That is something I always find myself telling myself, when I'm too lazy to take a picture at the moment. It's something that I'm always struggling with.
This morning while I was getting ready to leave the house I looked out into the backyard, and saw this amazing scene before me. There was lots of moisture from steady drizzle the past few days, so this morning there was a lot of fog. It wasn't just that thick fog that blankets everything either...it was that dramatic type of fog that you always see in the best pictures. The rolling fog that affects light in a way that only it can. So, as I said, I looked out my slider doors into the backyard, and witnessed this awesome scene of the fog rolling across the mountains in the back, and wrapping around these old tankers from a long abandoned railroad line, and I found myself saying aloud "Eh, I'll get it next time...". And I actually stopped and mentally reprimanded myself because there IS no next time, there never is.
In photography, and in any other art form actually, the moments you capture are one of a kind. This world is constantly changing, moving, evolving, devolving...So even if all factors come together again in the future, so be almost the same in your eyes as the original moment, it never is EXACTLY the same...something is always different. In my case, the fog will never be exactly as it was, the light will never be exactly as it was, and other factors within the scene may never be as it was. So I had to remind myself that as a photographer it was my obligation to capture these moments as I see them, to truly capture the feeling and the vision I had at that time. Not tomorrow, not next week, or when I so happen to notice something similar again...but, NOW.
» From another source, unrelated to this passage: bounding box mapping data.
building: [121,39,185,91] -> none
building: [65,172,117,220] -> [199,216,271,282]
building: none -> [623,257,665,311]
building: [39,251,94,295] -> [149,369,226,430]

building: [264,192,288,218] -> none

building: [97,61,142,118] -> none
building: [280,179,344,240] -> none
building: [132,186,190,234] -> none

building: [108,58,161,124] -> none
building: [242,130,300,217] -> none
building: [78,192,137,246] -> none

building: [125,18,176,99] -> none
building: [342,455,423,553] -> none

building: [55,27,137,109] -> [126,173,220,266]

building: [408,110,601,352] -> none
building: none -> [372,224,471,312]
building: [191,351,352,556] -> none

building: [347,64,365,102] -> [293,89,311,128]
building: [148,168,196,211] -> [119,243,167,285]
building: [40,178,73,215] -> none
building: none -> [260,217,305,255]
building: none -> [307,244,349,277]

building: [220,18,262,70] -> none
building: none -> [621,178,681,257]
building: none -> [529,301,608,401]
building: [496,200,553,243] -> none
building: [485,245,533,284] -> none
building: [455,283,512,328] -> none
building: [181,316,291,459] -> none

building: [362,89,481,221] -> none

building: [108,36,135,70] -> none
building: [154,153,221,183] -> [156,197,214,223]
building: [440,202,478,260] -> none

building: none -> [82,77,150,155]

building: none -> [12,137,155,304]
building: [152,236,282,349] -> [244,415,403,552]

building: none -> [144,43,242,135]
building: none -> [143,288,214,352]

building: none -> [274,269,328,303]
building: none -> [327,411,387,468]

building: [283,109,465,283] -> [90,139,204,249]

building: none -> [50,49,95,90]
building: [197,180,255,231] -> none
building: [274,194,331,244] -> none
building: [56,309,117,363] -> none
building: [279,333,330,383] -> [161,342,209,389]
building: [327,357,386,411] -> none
It all ties in with what I was talking about earlier, how photography is more than just taking pictures for me, it's a tool to help myself become a better person as well, and this is one of those instances. Just like in this scenario, it is important for everyone to capture their figurative "scene" now, instead of pushing it back. Go after the things that make us happy now, not later, because later may never be. We owe it to ourselves to live out "carpe diem".